Harris Corp. (www.harris.com) and Intersil (www.intersil.com) have secure WLAN technology in development that will offer bullet-proof security, good enough even for this kind of application, Gemmel believes.

“I would call [the Harris/Intersil product] a secure network, where you’re actually protecting information as its passing across the link. It’s as secure as one could get – as secure as any wired network,” he says.

In the meantime, the 802.11 gear that dominates the marketplace is a security nightmare, Gemmel says – pure Swiss cheese.

The major threats?

  1. Most current products use spread spectrum technology. Vendors initially claimed it was difficult or impossible to de-spread or demodulate the signals. Wrong, Gemmel says. It’s easy.


    All you have to do is steal an SSID (Service Set Identifier), the ID attached to packets sent over WLANs that functions as a password for joining a network. All radios and access points within a network use the same SSID. Packets with other SSIDs are ignored.

  2. Vendors also said you couldn’t get an SSID unless you were given it.
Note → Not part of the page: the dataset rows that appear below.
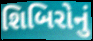
શિબિરોનું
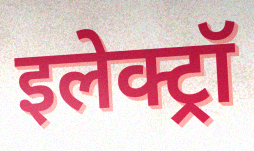
इलेक्ट्रॉ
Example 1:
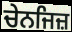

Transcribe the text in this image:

ਚੇਨਜਿਜ਼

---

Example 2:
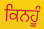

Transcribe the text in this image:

ਕਿਨਹੂੰ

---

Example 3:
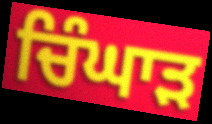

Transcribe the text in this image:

ਚਿੰਘਾੜ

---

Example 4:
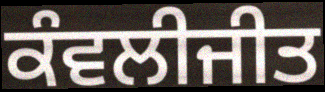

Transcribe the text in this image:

ਕੰਵਲੀਜੀਤ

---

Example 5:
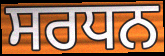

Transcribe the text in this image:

ਸਰਧਨ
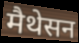
मैथेसन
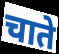
चाते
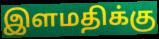
இளமதிக்கு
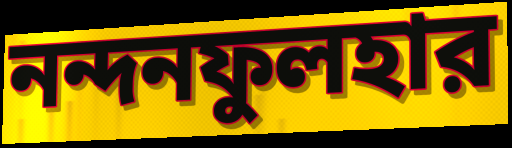
নন্দনফুলহার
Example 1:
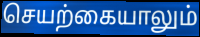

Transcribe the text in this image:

செயற்கையாலும்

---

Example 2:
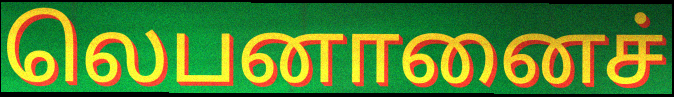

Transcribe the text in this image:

லெபனானைச்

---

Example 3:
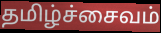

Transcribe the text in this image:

தமிழ்ச்சைவம்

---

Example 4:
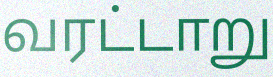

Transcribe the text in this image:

வரட்டாறு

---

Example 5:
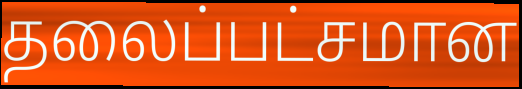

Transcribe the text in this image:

தலைப்பட்சமான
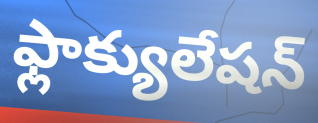
ఫ్లాక్యులేషన్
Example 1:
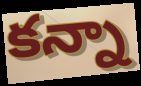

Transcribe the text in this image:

కన్నా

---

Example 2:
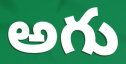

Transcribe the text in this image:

అగు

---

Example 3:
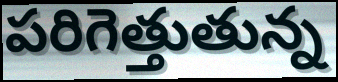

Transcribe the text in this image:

పరిగెత్తుతున్న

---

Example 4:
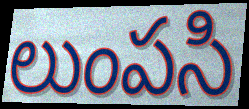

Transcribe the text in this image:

లుంపసి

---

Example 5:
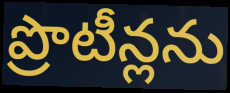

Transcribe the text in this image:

ప్రొటీన్లను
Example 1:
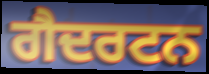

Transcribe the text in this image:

ਗੈਦਰਟਨ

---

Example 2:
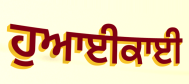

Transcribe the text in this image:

ਹੁਆਈਕਾਈ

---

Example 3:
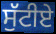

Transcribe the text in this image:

ਸੁੱਟੀਏ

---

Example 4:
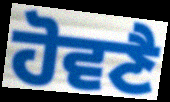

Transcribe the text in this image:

ਹੋਵਣੈ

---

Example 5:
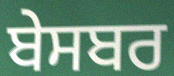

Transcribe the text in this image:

ਬੇਸਬਰ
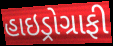
હાઇડ્રોગ્રાફી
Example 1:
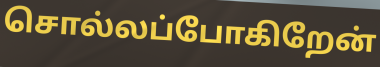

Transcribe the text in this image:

சொல்லப்போகிறேன்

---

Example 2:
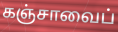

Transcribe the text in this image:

கஞ்சாவைப்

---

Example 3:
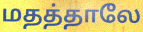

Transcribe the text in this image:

மதத்தாலே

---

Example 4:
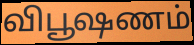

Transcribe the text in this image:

விபூஷணம்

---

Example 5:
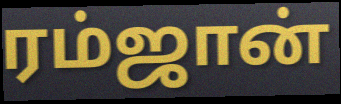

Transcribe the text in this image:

ரம்ஜான்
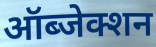
ऑब्जेक्शन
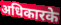
अधिकारके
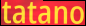
tatano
Wrong again. “We now know SSIDs are sent in the clear,” Gemmel says. “You can get very simple software, some of it free on the Internet, that easily intercepts somebody’s SSID.”

  3. WLAN signals are prone to being intercepted well outside the facility in which the network resides.


    “A lot of consumers are using wireless LANs now,” he points out. “They see on the box that it’s 11 Mbps up to 300 feet. They’re not educated enough to realize, though, that the signal doesn’t necessarily stop at 300 feet. In fact it can go up to 2,000 feet and beyond.”


    This makes it easy for eavesdroppers to drive up to an office building – or home – park and infiltrate a network inside without anyone realizing.

  4. As everyone who knows anything knows by now – or should do – the 802.11b Wired Equivalent Protocol (WEP) encryption can be compromised by hackers using statistical mathematical analysis tools. Two recent studies, one from AT&T another at Rice University (www.rice.edu) have made this painfully clear, Gemmel says.

  5. At the level of what hackers can do once they smash through inadequate WLAN defenses, Gemmel puts “file transposition” at the top of his list. Infiltrators steal an SSID, gain access to a network, hack passwords on the enterprise LAN and then merrily delete or alter files stored on servers – or steal trade secrets contained in files.

  6. Or hackers infiltrate the network and leave behind “Easter eggs,” hidden and undocumented programs or messages embedded in the code of commercial software residing on the network. Some Easter eggs are harmless, even funny, but they can also be destructive viruses.

  7. Gemmel’s last WLAN security threat is really only a perceived threat, he says, because hackers would need a lot of hardware and arcane software to do it. But theoretically, they could intercept WLAN packets, decrypt them if they’re encrypted using WEP, change them, re-encrypt them and send them on to the intended recipient – who would never know.